Study | Fragment feature | Application | Technology | Key findings and limitations |
---|---|---|---|---|
Mouliere et al. 201854 | Fragment size difference between cancer and healthy on a global level, 10 bp oscillations on subnucleosomal level | Cancer diagnosis (pan tumor) | Shallow WGS, WES, size selection enrichment | AUC 0.91–0.99 depending on cancer type. Low sequencing depth (0.4x). Sensitive at low MAFs (after size specific enrichment. Only late-stage cancers |
Cristiano et al. 201961 | Fragment size difference between cancer and healthy on a regional level | Cancer diagnosis (pan-tumor) | Delfi (WGS) | AUC 0.94 (Sens 57–99%, Spec 98%) supervised model, non-age matched controls |
Ulz et al. 201959 | Coverage at TFBS and TSS | Prostate cancer subtyping and early detection | WGS | High tumor fraction required |
Snyder et al. 201665 | Fragment endpoints, coverage near TFBS and near TSS | Cell of origin | Windowed protection score – WPS (WGS inc single strand) | Single strand sequencing enriched shorter fragments. Small sample numbers, high sequencing depth required (∼100x). |
Esfahani et al. 202270 | Fragment length diversity at promoter regions ‘promoter fragment entropy’, coverage at regions near TSS (“nucleosome depleted regions”) | Diagnosis and subtype classification (lung cancer, diffuse large B cell lymphoma) | EPIQ-Seq (Targeted sequencing, also used WGS/WES) | Composite model of PFE/NDR, Lung cancer from healthy AUC 0.91 (training), 0.83 (validation), NSCLC subtype AUC 0.9, DLBCL from healthy AUC 0.92 (training) AUC 0.96 (validation).
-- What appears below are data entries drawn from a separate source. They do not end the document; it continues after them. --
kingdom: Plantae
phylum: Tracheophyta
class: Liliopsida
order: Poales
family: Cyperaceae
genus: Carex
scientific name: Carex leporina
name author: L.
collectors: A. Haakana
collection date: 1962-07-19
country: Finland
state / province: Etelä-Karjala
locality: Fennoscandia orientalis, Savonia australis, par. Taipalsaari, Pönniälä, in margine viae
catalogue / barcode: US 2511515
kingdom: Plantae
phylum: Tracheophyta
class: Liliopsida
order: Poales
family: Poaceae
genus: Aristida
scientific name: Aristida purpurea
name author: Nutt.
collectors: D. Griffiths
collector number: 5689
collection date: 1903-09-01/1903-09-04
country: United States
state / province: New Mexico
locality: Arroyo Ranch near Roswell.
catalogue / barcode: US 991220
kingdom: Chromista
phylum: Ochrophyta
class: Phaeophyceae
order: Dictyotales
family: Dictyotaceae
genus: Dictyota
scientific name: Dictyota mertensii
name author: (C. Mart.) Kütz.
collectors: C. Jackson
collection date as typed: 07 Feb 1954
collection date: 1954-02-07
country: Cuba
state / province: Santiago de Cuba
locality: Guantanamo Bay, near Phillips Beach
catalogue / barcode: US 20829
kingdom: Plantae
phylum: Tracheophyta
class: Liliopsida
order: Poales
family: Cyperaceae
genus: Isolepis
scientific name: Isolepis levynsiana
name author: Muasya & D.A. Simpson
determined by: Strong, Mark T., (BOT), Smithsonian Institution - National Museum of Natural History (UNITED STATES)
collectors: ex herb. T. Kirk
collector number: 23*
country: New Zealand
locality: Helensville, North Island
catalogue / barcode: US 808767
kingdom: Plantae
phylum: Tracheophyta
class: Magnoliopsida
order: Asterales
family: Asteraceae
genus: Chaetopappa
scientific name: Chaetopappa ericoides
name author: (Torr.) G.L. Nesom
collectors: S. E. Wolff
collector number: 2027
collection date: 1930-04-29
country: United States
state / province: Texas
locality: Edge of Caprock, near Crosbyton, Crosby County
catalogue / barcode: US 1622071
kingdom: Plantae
Requires disease specific panels for EPIC-seq, less sensitive at early stage |
De Sarkar et al. 202366 | Coverage at TFBS and TSS, nucleosome phasing (periodicity of nucleosome positions) | Prostate cancer phenotyping | Keraon, ctdPheno (WGS) | AUC 0.96 (90.4% sensitivity, 97.5% specificity) for phenotyping. Lower limit of 8% and 3% tumor fraction required. (ctDPheno/Keraon respectively) |
Sun et al. 201957 | Strand orientation | HCC diagnosis and tissue of origin | Orientation-aware cfDNA fragmentation- OCF (WGS) | 67% sensitivity, 93.8% specificity for HCC. Lower tissue fraction required than some approaches e.g., ∼5%. Based on known open chromatin regions with limited independent validation. |
Jiang et al. 202058 | End-motif frequency | Cancer diagnosis (mainly HCC) | WGS, WGBS | AUC 0.86 for HCC. Accurate at 4% tumor fraction. Requires deep sequencing for accuracy. Limited independent validation. |
Doebley et al. 202271 | TFBS coverage by fragment midpoint | Cancer detection (pan-tumor), breast cancer subtyping. | Griffin (WGS) | Ultra-low-pass WGS (0.1x). Cancer vs. non-cancer: AUC 0.89 for 0.1x coverage. AUC 0.92 for breast cancer subtyping. Mainly existing cohorts, limited independent validation. |
WGS, whole-genome sequencing; WES, whole exome sequencing; WGBS, whole genome bisulfite sequencing; TSS, transcription start site; TFBS, transcription factor binding site; HCC, hepatocellular carcinoma; NSCLC, non-small cell lung cancer; VAF, variant allele frequency; PFE, promoter fragment entropy; NDR, nucleosome depleted regions; AUC, area under the curve.